** Opening Raw data block **

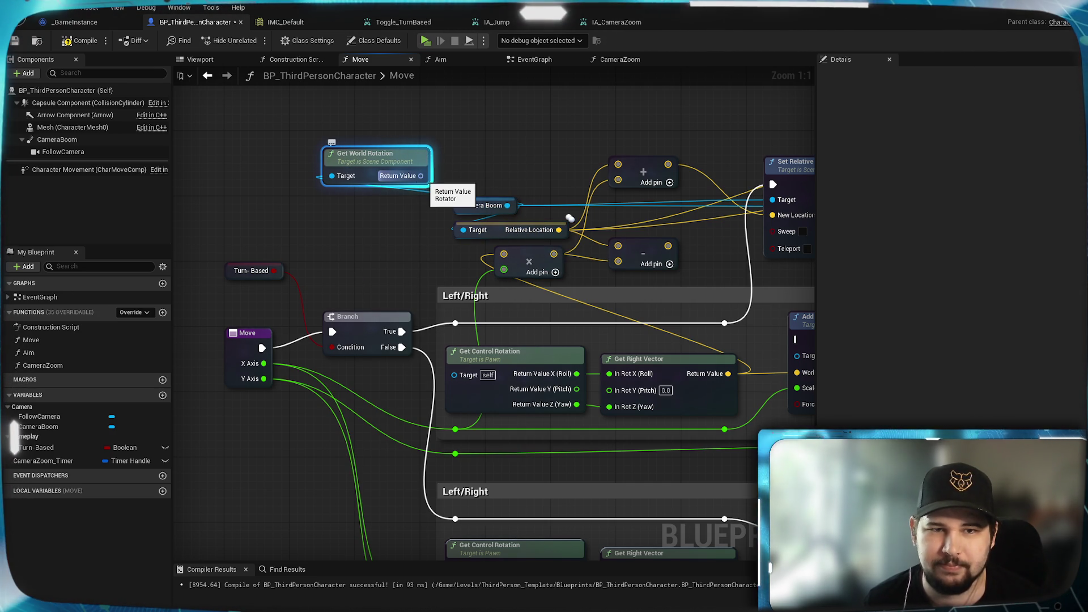
# Split the rotation into X, Y, Z and wire X and Z (Yaw) into the offset maths
pyautogui.rightClick(420, 177)
pyautogui.click(446, 235)
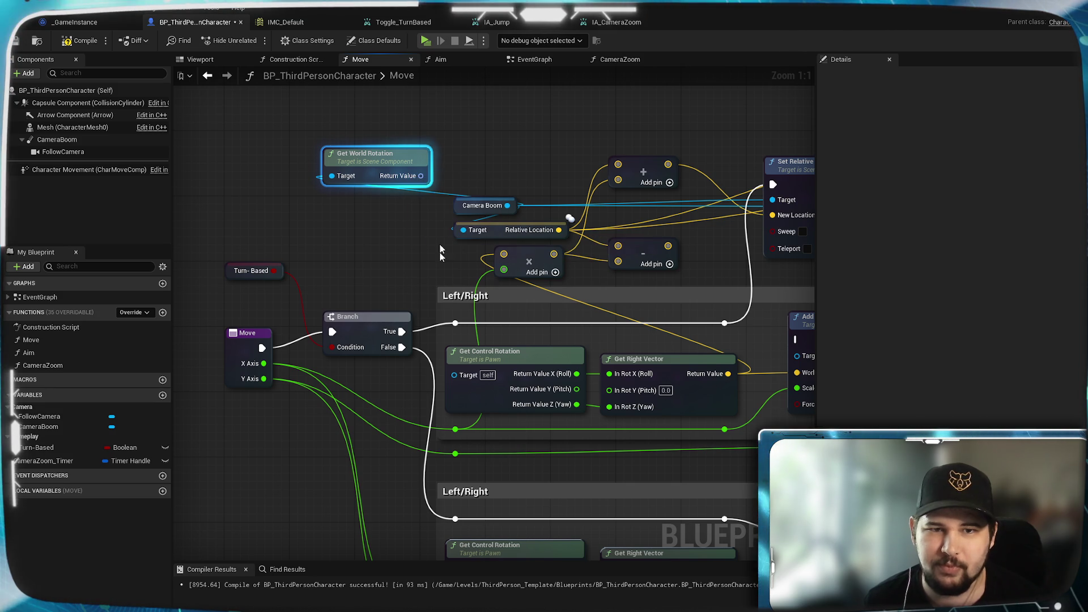
pyautogui.moveTo(438, 175)
pyautogui.mouseDown()
pyautogui.moveTo(609, 372)
pyautogui.moveTo(544, 246)
pyautogui.moveTo(553, 238)
pyautogui.moveTo(578, 419)
pyautogui.moveTo(695, 295)
pyautogui.moveTo(156, 288)
pyautogui.moveTo(375, 272)
pyautogui.mouseUp()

** Closing Raw data block **

Please retype the whole of the data precisely, omitting pictures.

--- Answer ---
# Split the rotation into X, Y, Z and wire X and Z (Yaw) into the offset maths
pyautogui.rightClick(420, 177)
pyautogui.click(446, 235)
pyautogui.moveTo(438, 175)
pyautogui.mouseDown()
pyautogui.moveTo(609, 372)
pyautogui.moveTo(544, 246)
pyautogui.moveTo(553, 238)
pyautogui.moveTo(578, 419)
pyautogui.moveTo(695, 295)
pyautogui.moveTo(156, 288)
pyautogui.moveTo(375, 272)
pyautogui.mouseUp()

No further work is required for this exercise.